## The problem
Reproduce the extracted text of every entry below word for word, leaving the pictures out of your answer.

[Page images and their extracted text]
+ + +

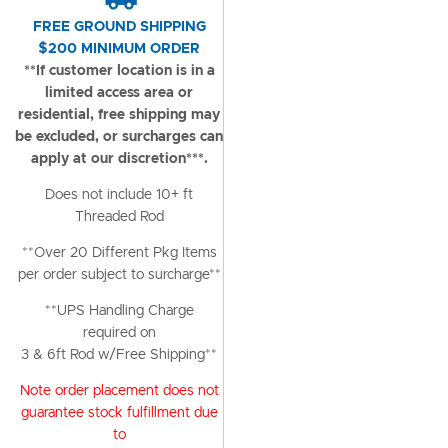
FREE GROUND SHIPPING
$200 MINIMUM ORDER
**If customer location is in a
limited access area or
residential, free shipping may
be excluded, or surcharges can
apply at our discretion***.
Does not include 10+ ft
Threaded Rod
**Over 20 Different Pkg Items
per order subject to surcharge**
**UPS Handling Charge
required on
3 & 6ft Rod w/Free Shipping**
Note order placement does not
guarantee stock fulfillment due
to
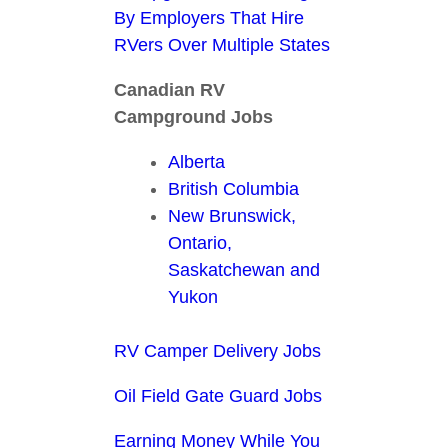
By Employers That Hire
RVers Over Multiple States
Canadian RV
Campground Jobs
Alberta
British Columbia
New Brunswick,
Ontario,
Saskatchewan and
Yukon
RV Camper Delivery Jobs
Oil Field Gate Guard Jobs
Earning Money While You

+ + +

## Problem solution
FREE GROUND SHIPPING
$200 MINIMUM ORDER
**If customer location is in a
limited access area or
residential, free shipping may
be excluded, or surcharges can
apply at our discretion***.
Does not include 10+ ft
Threaded Rod
**Over 20 Different Pkg Items
per order subject to surcharge**
**UPS Handling Charge
required on
3 & 6ft Rod w/Free Shipping**
Note order placement does not
guarantee stock fulfillment due
to
By Employers That Hire
RVers Over Multiple States
Canadian RV
Campground Jobs
Alberta
British Columbia
New Brunswick,
Ontario,
Saskatchewan and
Yukon
RV Camper Delivery Jobs
Oil Field Gate Guard Jobs
Earning Money While You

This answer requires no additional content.